Etwa um die Mittagszeit waren die Stimmzettel ausgezählt. Von den 4836 Stimmberechtigten nahmen 1999 ihre Pflicht wahr und gingen an die Urne. Das ist eine Stimmbeteiligung von 41,3 Prozent. Leere Stimmzettel lagen 38 in der Urne, einer war ungültig. Somit betrug das absolute Mehr 981 Stimmen. Dieses Resultat erreichte keiner der drei Kandidaten.
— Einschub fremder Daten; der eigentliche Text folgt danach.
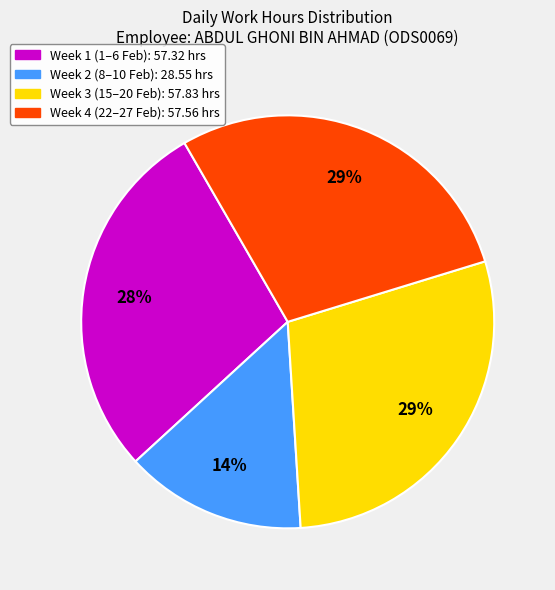

To the nearest percent, what is the average slice percentage?

25%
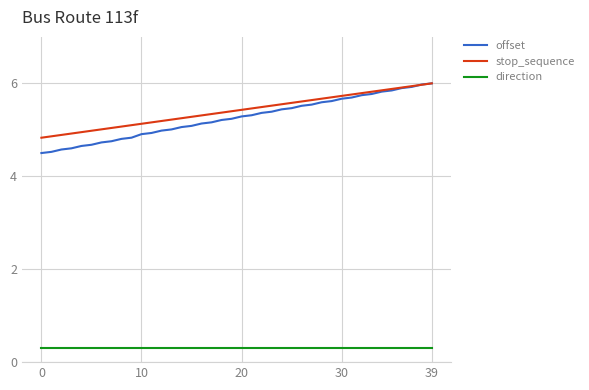

Count the number of categories in the chart.

40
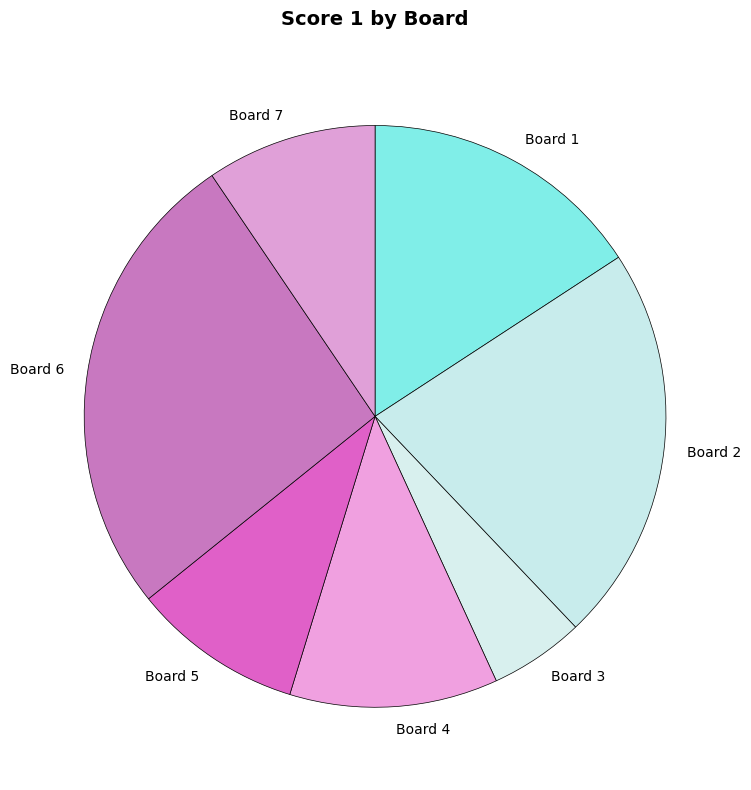

Count the number of slices in the pie.

7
Michael Sutter erhielt 750 Stimmen, 674 gingen zu Werner Sprecher, und Marc Metzger konnte 516 für sich verbuchen. 20 Stimmen gingen an Vereinzelte.

Duell: FC gegen TV

Für Werner Sprecher, den Unternehmer aus Bazenheid, ist klar, dass er im zweiten Wahlgang am 28. November wieder dabei sein wird und somit einen der SVP-Sitze im Kirchberger Gemeinderat verteidigen werde. Er habe eigentlich gedacht, dass keiner das absolute Resultat erreichen werde. «Wir sind drei starke Kandidaten, entsprechend haben wir auch alle etwa gleich viele Stimmen erreicht», erklärt Werner Sprecher. Im zweiten Wahlgang verspricht er sich Chancen. Es komme aber darauf an, ob wieder alle <in den Ring> steigen werden.

Sprecher, der mit Plakaten und dem Slogan «dä kenn i – dä wähl i!» wirbt, wird nicht mehr gross auf Stimmenfang gehen. Vielleicht könne er noch den einen oder anderen vom Bazenheider Turnverein gewinnen, denn sein «Konkurrent» Michael Sutter ist im Turnverein; er selber ist Mitglied des Fussballclubs. Es sei eigentlich ein Duell FC gegen TV», sagt Sprecher lachend.

Neue Erfahrung

«Mit diesem Resultat werde ich sicher wieder antreten», sagt Michael Sutter. Der technische Kaufmann aus Bazenheid konnte am meisten Stimmen für sich verbuchen. Er geniesst die Unterstützung seiner Partei sowie der CVP. Sutter hat sich über das Resultat gefreut, im Vorfeld der Wahlen aber auch neue Erfahrungen gemacht: «Ich habe noch nie einen Wahlkampf erlebt.» Er habe bislang nicht sehr viel Werbung für sich gemacht, müsse diese allenfalls noch intensivieren, damit er das Stimmvolk für den zweiten Wahlgang motivieren könne.

Mit der Stimmbeteiligung ist der Bazenheider zufrieden.

Entscheid fällt am Montag

Der jüngste der drei Kandidaten, Marc Metzger aus Kirchberg, der als Kaufmann tätig ist, ist mit dem Resultat zufrieden, obwohl er sich am Ende der Rangliste befindet. Er hätte sich zwar gewünscht, dass er wenigstens an zweiter Stelle gewesen wäre, so Metzger. Ob er im zweiten Wahlgang nochmals antreten wird, weiss Marc Metzger noch nicht. «Ich muss noch eine Nacht darüber schlafen», sagt der 24-Jährige.

Er werde das Resultat für sich sowie mit Mitgliedern seiner Partei analysieren. Am Montag werde er informieren.

Der zweite Wahlgang ist am 28. November, dann zählt nur noch das relative Mehr. Tritt Metzger nicht mehr an, wird es interessant sein zu sehen, welcher Kandidat Metzgers Stimmen für sich verbuchen kann.